Binary/categorical	Hamming, Jaccard	Hamming counts mismatches; Jaccard ignores joint zeros.

Pick the measure that best reflects how “similarity” should behave for your business question (e.g., two borrowers sharing underwriting flags may be “close” even if balances differ).

26.4 k-Nearest Neighbor (kNN) Clustering

k-Nearest Neighbor (kNN) is primarily known as a classification algorithm, but it can also be used for clustering, particularly in the context of density-based clustering. Density-based clustering identifies regions in the data space where the density of data points is higher, and it groups points in these high-density regions.
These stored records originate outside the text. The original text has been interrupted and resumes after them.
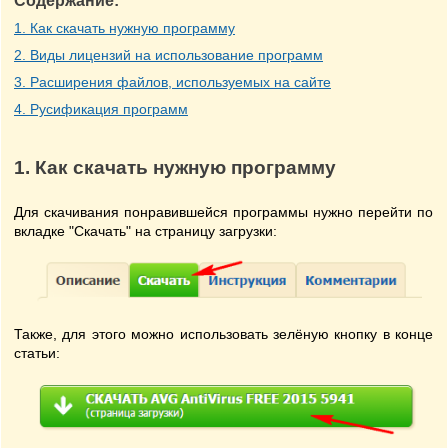
Содержание:
1. Как скачать нужную программу
2. Виды лицензий на использование программ
3. Расширения файлов, используемых на сайте
4. Русификация программ
1. Как скачать нужную программу
Для скачивания понравившейся программы нужно перейти по
вкладке "Скачать" на страницу загрузки:
Также, для этого можно использовать зелёную кнопку в конце
статьи: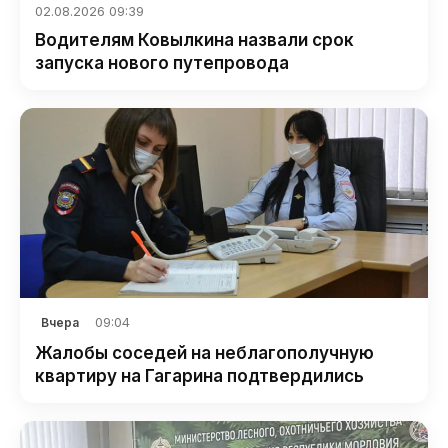
02.08.2026 09:39
Водителям Ковылкина назвали срок
запуска нового путепровода
09:04
Вчера
Жалобы соседей на неблагополучную
квартиру на Гагарина подтвердились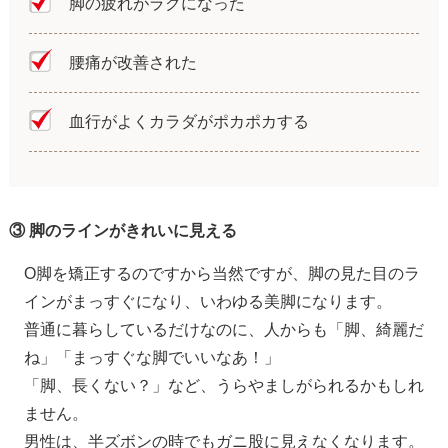
脚の疲れがラクになった
腰痛が改善された
血行がよくカラダがポカポカする
③ 脚のラインがきれいに見える
O脚を矯正するのですから当然ですが、脚の見た目のラ
インがまっすぐになり、いわゆる美脚になります。
普通に暮らしているだけなのに、人からも「脚、綺麗だ
ね」「まっすぐな脚でいいなあ！」
「脚、長くない？」など、うらやましがられるかもしれ
ません。
男性は、半ズボンの時でもガニ股に見えなくなります。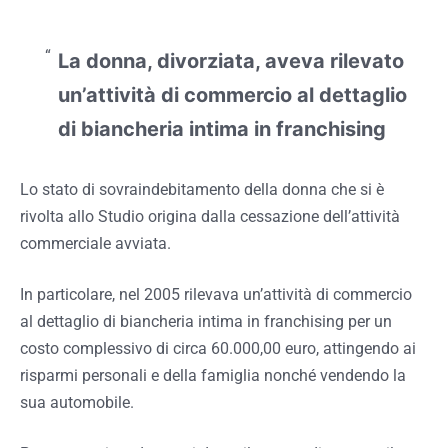
La donna, divorziata, aveva rilevato
un’attività di commercio al dettaglio
di biancheria intima in franchising
Lo stato di sovraindebitamento della donna che si è
rivolta allo Studio origina dalla cessazione dell’attività
commerciale avviata.
In particolare, nel 2005 rilevava un’attività di commercio
al dettaglio di biancheria intima in franchising per un
costo complessivo di circa 60.000,00 euro, attingendo ai
risparmi personali e della famiglia nonché vendendo la
sua automobile.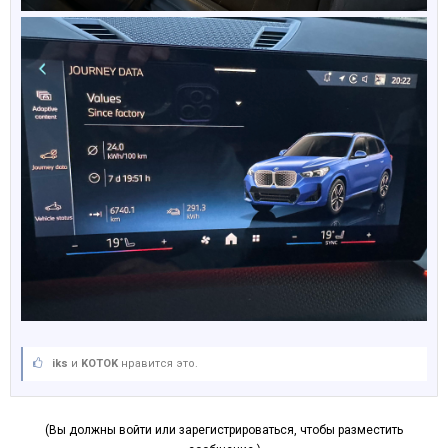
iks
и
KOTOK
нравится это.
(Вы должны войти или зарегистрироваться, чтобы разместить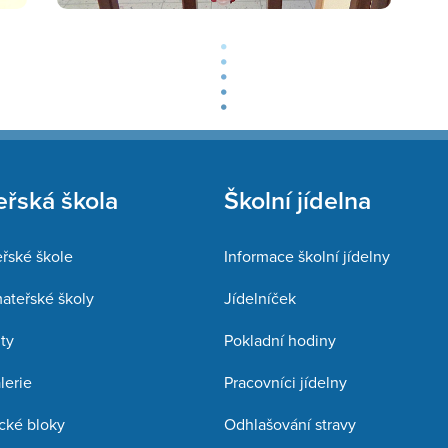
řská škola
Školní jídelna
řské škole
Informace školní jídelny
mateřské školy
Jídelníček
ty
Pokladní hodiny
lerie
Pracovníci jídelny
cké bloky
Odhlašování stravy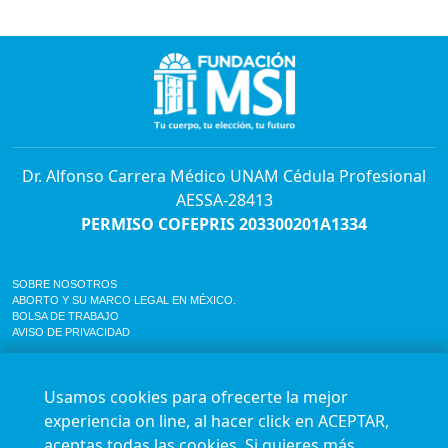
Dr. Alfonso Carrera Médico UNAM Cédula Profesional
AESSA-28413
PERMISO COFEPRIS 203300201A1334
SOBRE NOSOTROS
ABORTO Y SU MARCO LEGAL EN MÉXICO.
BOLSA DE TRABAJO
AVISO DE PRIVACIDAD
Horario de atención para citas e informes:
Lunes a sábado de 7:00am a 9:00pm
Usamos cookies para ofrecerte la mejor
Agenda en línea
24/7 aquí
experiencia on line, al hacer click en ACEPTAR,
Impact report
aceptas todas las cookies. Si quieres más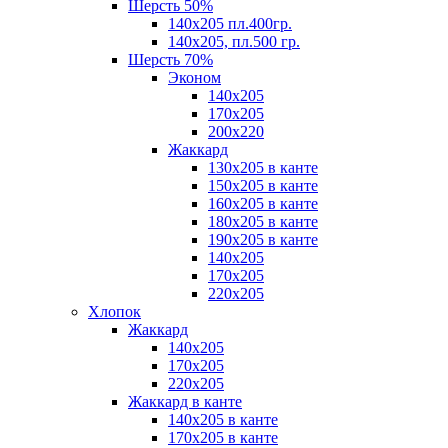
Шерсть 50%
140х205 пл.400гр.
140х205, пл.500 гр.
Шерсть 70%
Эконом
140х205
170х205
200х220
Жаккард
130х205 в канте
150х205 в канте
160х205 в канте
180х205 в канте
190х205 в канте
140х205
170х205
220х205
Хлопок
Жаккард
140x205
170х205
220х205
Жаккард в канте
140х205 в канте
170х205 в канте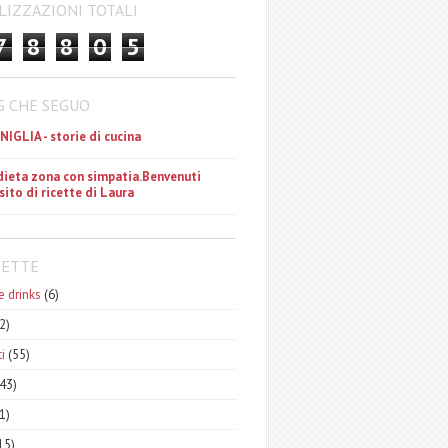
LIZZAZIONI TOTALI
7
8
8
0
5
G CHE SEGUO
ANIGLIA - storie di cucina
dieta zona con simpatia.Benvenuti
 sito di ricette di Laura
HETTE
e drinks
(6)
2)
i
(55)
43)
1)
15)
The core idea of kNN clustering is to assign each data point to a cluster based on the density of its neighbors. A data point becomes a core point if it has at least a specified number of neighbors within a certain distance.

using Random, NearestNeighbors, CairoMakie

# Generate synthetic data
Random.seed!(1234)
data = rand(2, 10) # 10 points with 2 dimensions
println("Dataset:\n", data)

# Create a KD-tree for efficient nearest neighbor search
kdtree = KDTree(data)

# Define a query point (for which we want to find nearest neighbors)
query_point = [0.5, 0.5]

# Specify how many neighbors to find
k = 3
indices, distances = knn(kdtree, query_point, k)

# Display the results
println("\nQuery Point: ", query_point)
println("Indices of Nearest Neighbors: ", indices)
println("Distances to Nearest Neighbors: ", distances)

# Visualize the points and the query
f = Figure()
axis = Axis(f[1, 1], title="Nearest Neighbors Search")
scatter!(data[1, :], data[2, :], label="Data Points", color=:blue)
scatter!([query_point[1]], [query_point[2]], label="Query Point",
    color=:red, marker=:cross, markersize=10)

# Highlight nearest neighbors
for idx in indices
    lines!([query_point[1], data[1, idx]], [query_point[2], data[2, idx]], color=:black)
end
f

Dataset:
[0.5798621201341324 0.9721360824554687 … 0.13102565622085904 0.5743234852783174; 0.4112941179498505 0.014908849285099945 … 0.9464532262313834 0.6776499075995779]

Query Point: [0.5, 0.5]
Indices of Nearest Neighbors: [3, 6, 1]
Distances to Nearest Neighbors: [0.14103817169408245, 0.07597457975710152, 0.11935950629343954]

indices point to the nearest policies and distances report the Euclidean distance in the scaled space. Replace the numeric embedding with any other feature matrix (cosine-normalized TF‑IDF vectors, CNN image embeddings) to reuse the same workflow, or feed the neighbor set into downstream analytics (experience weighting, peer benchmarking). If the query point falls outside the observed min–max range, clip or rescale to keep the distances interpretable.